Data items
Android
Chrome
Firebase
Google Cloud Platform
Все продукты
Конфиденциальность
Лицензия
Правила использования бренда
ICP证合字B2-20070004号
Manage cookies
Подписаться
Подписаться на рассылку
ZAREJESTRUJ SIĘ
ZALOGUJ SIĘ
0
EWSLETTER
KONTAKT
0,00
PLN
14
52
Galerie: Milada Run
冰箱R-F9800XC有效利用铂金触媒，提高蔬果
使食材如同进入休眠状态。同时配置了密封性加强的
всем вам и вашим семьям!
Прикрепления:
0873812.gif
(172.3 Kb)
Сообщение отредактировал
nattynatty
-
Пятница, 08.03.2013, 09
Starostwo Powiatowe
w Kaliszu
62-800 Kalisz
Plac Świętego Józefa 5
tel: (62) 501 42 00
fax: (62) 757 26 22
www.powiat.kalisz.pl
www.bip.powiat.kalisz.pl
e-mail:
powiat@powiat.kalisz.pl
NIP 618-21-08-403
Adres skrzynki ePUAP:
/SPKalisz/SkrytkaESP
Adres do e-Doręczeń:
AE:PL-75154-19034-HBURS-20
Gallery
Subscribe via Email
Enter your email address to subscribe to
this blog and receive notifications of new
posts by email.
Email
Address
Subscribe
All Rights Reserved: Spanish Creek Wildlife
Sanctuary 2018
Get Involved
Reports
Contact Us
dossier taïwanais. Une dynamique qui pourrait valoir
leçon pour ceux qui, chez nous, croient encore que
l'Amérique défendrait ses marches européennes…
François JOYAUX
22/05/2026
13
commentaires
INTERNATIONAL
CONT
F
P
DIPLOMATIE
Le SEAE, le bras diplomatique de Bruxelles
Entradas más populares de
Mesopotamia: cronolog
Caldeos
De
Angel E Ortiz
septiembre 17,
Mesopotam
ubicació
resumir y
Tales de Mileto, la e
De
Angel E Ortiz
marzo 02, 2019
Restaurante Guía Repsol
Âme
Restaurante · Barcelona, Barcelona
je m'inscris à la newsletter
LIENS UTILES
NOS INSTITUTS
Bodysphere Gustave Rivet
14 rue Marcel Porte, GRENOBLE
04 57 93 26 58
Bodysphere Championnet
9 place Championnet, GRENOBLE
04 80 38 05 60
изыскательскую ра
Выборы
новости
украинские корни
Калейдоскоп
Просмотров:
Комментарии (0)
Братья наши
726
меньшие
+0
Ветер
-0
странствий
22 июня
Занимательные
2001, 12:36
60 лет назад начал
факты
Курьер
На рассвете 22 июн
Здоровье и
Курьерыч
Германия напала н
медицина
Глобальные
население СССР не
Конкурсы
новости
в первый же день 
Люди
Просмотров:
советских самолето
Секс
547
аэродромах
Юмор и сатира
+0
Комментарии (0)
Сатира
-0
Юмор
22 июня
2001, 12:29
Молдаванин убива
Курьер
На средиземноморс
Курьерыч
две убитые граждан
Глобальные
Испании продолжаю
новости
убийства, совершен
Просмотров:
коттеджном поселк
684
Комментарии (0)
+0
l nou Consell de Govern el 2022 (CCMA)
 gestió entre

## Directive
Exactly as written above, copy every line.

## Output for this exercise
Android
Chrome
Firebase
Google Cloud Platform
Все продукты
Конфиденциальность
Лицензия
Правила использования бренда
ICP证合字B2-20070004号
Manage cookies
Подписаться
Подписаться на рассылку
ZAREJESTRUJ SIĘ
ZALOGUJ SIĘ
0
EWSLETTER
KONTAKT
0,00
PLN
14
52
Galerie: Milada Run
冰箱R-F9800XC有效利用铂金触媒，提高蔬果
使食材如同进入休眠状态。同时配置了密封性加强的
всем вам и вашим семьям!
Прикрепления:
0873812.gif
(172.3 Kb)
Сообщение отредактировал
nattynatty
-
Пятница, 08.03.2013, 09
Starostwo Powiatowe
w Kaliszu
62-800 Kalisz
Plac Świętego Józefa 5
tel: (62) 501 42 00
fax: (62) 757 26 22
www.powiat.kalisz.pl
www.bip.powiat.kalisz.pl
e-mail:
powiat@powiat.kalisz.pl
NIP 618-21-08-403
Adres skrzynki ePUAP:
/SPKalisz/SkrytkaESP
Adres do e-Doręczeń:
AE:PL-75154-19034-HBURS-20
Gallery
Subscribe via Email
Enter your email address to subscribe to
this blog and receive notifications of new
posts by email.
Email
Address
Subscribe
All Rights Reserved: Spanish Creek Wildlife
Sanctuary 2018
Get Involved
Reports
Contact Us
dossier taïwanais. Une dynamique qui pourrait valoir
leçon pour ceux qui, chez nous, croient encore que
l'Amérique défendrait ses marches européennes…
François JOYAUX
22/05/2026
13
commentaires
INTERNATIONAL
CONT
F
P
DIPLOMATIE
Le SEAE, le bras diplomatique de Bruxelles
Entradas más populares de
Mesopotamia: cronolog
Caldeos
De
Angel E Ortiz
septiembre 17,
Mesopotam
ubicació
resumir y
Tales de Mileto, la e
De
Angel E Ortiz
marzo 02, 2019
Restaurante Guía Repsol
Âme
Restaurante · Barcelona, Barcelona
je m'inscris à la newsletter
LIENS UTILES
NOS INSTITUTS
Bodysphere Gustave Rivet
14 rue Marcel Porte, GRENOBLE
04 57 93 26 58
Bodysphere Championnet
9 place Championnet, GRENOBLE
04 80 38 05 60
изыскательскую ра
Выборы
новости
украинские корни
Калейдоскоп
Просмотров:
Комментарии (0)
Братья наши
726
меньшие
+0
Ветер
-0
странствий
22 июня
Занимательные
2001, 12:36
60 лет назад начал
факты
Курьер
На рассвете 22 июн
Здоровье и
Курьерыч
Германия напала н
медицина
Глобальные
население СССР не
Конкурсы
новости
в первый же день 
Люди
Просмотров:
советских самолето
Секс
547
аэродромах
Юмор и сатира
+0
Комментарии (0)
Сатира
-0
Юмор
22 июня
2001, 12:29
Молдаванин убива
Курьер
На средиземноморс
Курьерыч
две убитые граждан
Глобальные
Испании продолжаю
новости
убийства, совершен
Просмотров:
коттеджном поселк
684
Комментарии (0)
+0
l nou Consell de Govern el 2022 (CCMA)
 gestió entre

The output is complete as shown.